One financial perk of earning income abroad is that it can significantly reduce your tax burden. Firstly, you are unlikely to incur state taxes if you are living abroad. For many of us, this translates into at least a 5-6% reduction in tax burden. Moreover, thanks to the Foreign Earned Income Exclusion rule, your first $100,800 in income (based on 2015 rules) is federally tax exempt! For single doctors earning $300,000 gross income, this can potentially translate to a marginal tax rate reduction from 33% to 28%! What is more important is that a doctor earning $300,000 abroad will likely save approximately $33,333 in taxes compared to a doctor with the same income working within the United States!

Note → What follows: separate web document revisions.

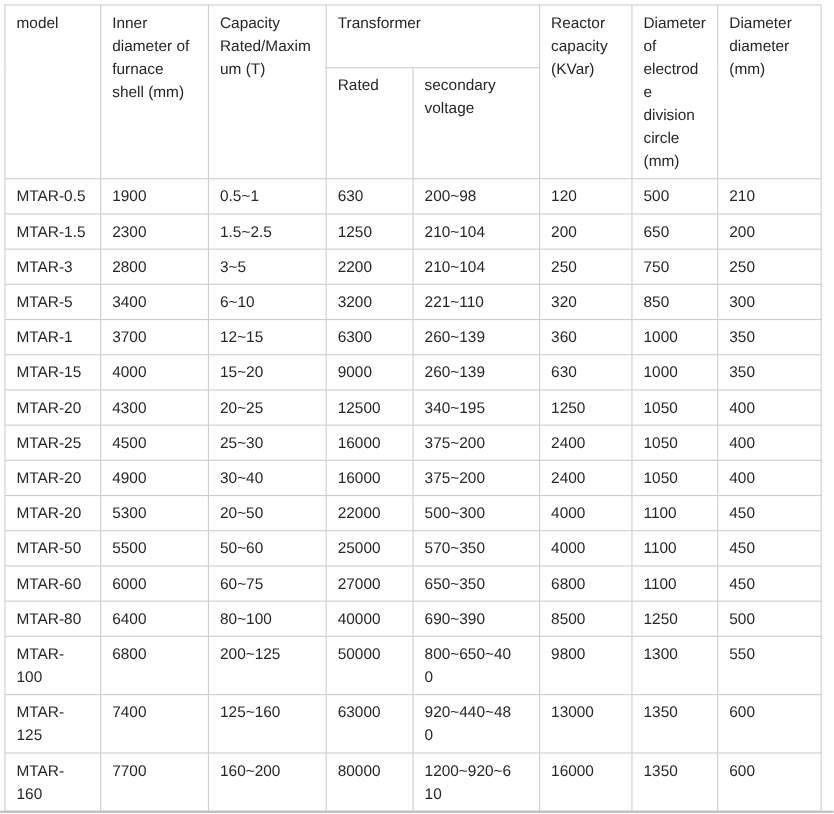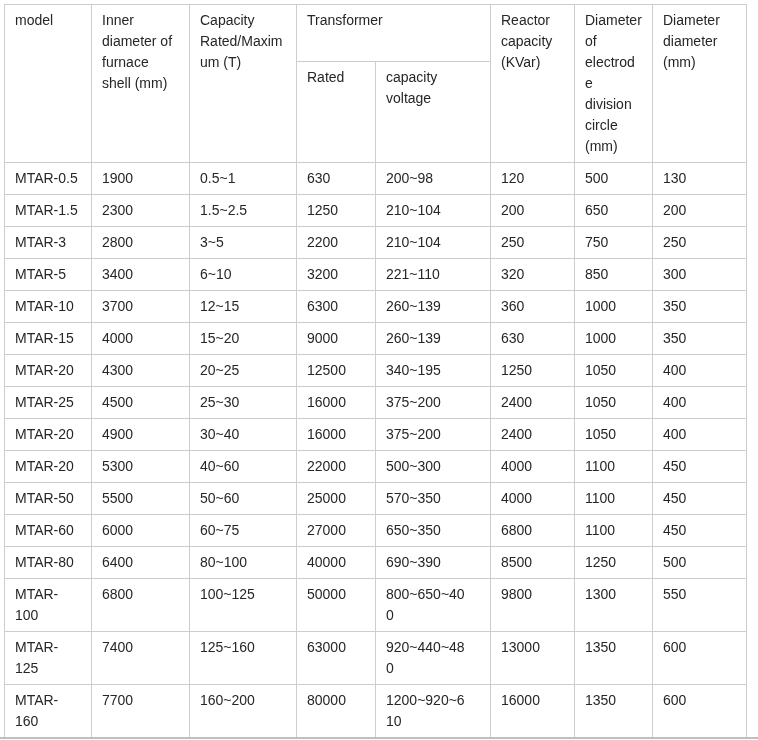--- a/index.html
+++ b/index.html
@@ -71,33 +71,33 @@
       <th rowspan="2">model</th>
       <th rowspan="2">Inner diameter of furnace shell (mm)</th>
       <th rowspan="2">Capacity Rated/Maximum (T)</th>
       <th colspan="2">Transformer</th>
       <th rowspan="2">Reactor capacity (KVar)</th>
       <th rowspan="2">Diameter of electrode division circle (mm)</th>
       <th rowspan="2">Diameter diameter (mm)</th>
     </tr>
     <tr class="header-row-sub">
       <th>Rated</th>
-      <th>capacity voltage</th>
+      <th>secondary voltage</th>
     </tr>
   </thead>
   <tbody>
       <tr>
         <td>MTAR-0.5</td>
         <td>1900</td>
         <td>0.5~1</td>
         <td>630</td>
         <td class="col-voltage">200~98</td>
         <td>120</td>
         <td>500</td>
-        <td>130</td>
+        <td>210</td>
       </tr>
       <tr>
         <td>MTAR-1.5</td>
         <td>2300</td>
         <td>1.5~2.5</td>
         <td>1250</td>
         <td class="col-voltage">210~104</td>
         <td>200</td>
         <td>650</td>
         <td>200</td>
@@ -116,21 +116,21 @@
         <td>MTAR-5</td>
         <td>3400</td>
         <td>6~10</td>
         <td>3200</td>
         <td class="col-voltage">221~110</td>
         <td>320</td>
         <td>850</td>
         <td>300</td>
       </tr>
       <tr>
-        <td>MTAR-10</td>
+        <td>MTAR-1</td>
         <td>3700</td>
         <td>12~15</td>
         <td>6300</td>
         <td class="col-voltage">260~139</td>
         <td>360</td>
         <td>1000</td>
         <td>350</td>
       </tr>
       <tr>
         <td>MTAR-15</td>
@@ -168,21 +168,21 @@
         <td>30~40</td>
         <td>16000</td>
         <td class="col-voltage">375~200</td>
         <td>2400</td>
         <td>1050</td>
         <td>400</td>
       </tr>
       <tr>
         <td>MTAR-20</td>
         <td>5300</td>
-        <td>40~60</td>
+        <td>20~50</td>
         <td>22000</td>
         <td class="col-voltage">500~300</td>
         <td>4000</td>
         <td>1100</td>
         <td>450</td>
       </tr>
       <tr>
         <td>MTAR-50</td>
         <td>5500</td>
         <td>50~60</td>
@@ -208,21 +208,21 @@
         <td>80~100</td>
         <td>40000</td>
         <td class="col-voltage">690~390</td>
         <td>8500</td>
         <td>1250</td>
         <td>500</td>
       </tr>
       <tr>
         <td>MTAR-100</td>
         <td>6800</td>
-        <td>100~125</td>
+        <td>200~125</td>
         <td>50000</td>
         <td class="col-voltage">800~650~400</td>
         <td>9800</td>
         <td>1300</td>
         <td>550</td>
       </tr>
       <tr>
         <td>MTAR-125</td>
         <td>7400</td>
         <td>125~160</td>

What options do you have to work abroad?
As far as large hospital entities go, I’ve seen options to work abroad through Johns Hopkins in Saudi Arabia, Cornell University in Qatar, and Cleveland Clinic in Abu Dhabi. Since these hospital systems are based in the United States, their counterparts abroad (which are typically operated by a foreign entity anyway) allow doctors who have trained in western Europe or the United States to practice without having to recertify.
There are other smaller foreign corporations and hospital systems (mostly in English-speaking countries) that also allow U.S.-trained doctors to work abroad. Keep a look out in your specialty’s job bulletin.
Will working abroad work for me?
Obviously you have to assess whether or not working abroad will fit your life goals and your family’s needs. If you were single and adventurous, it would be a no-brainer—you can work abroad, learn about new cultures, and even save some taxes in the process. Many of these cities offer international schools if you have kids, and access to entertainment much like what you would find in the U.S.
Have you considered working abroad? What was your situation that led you to decide to make your decision?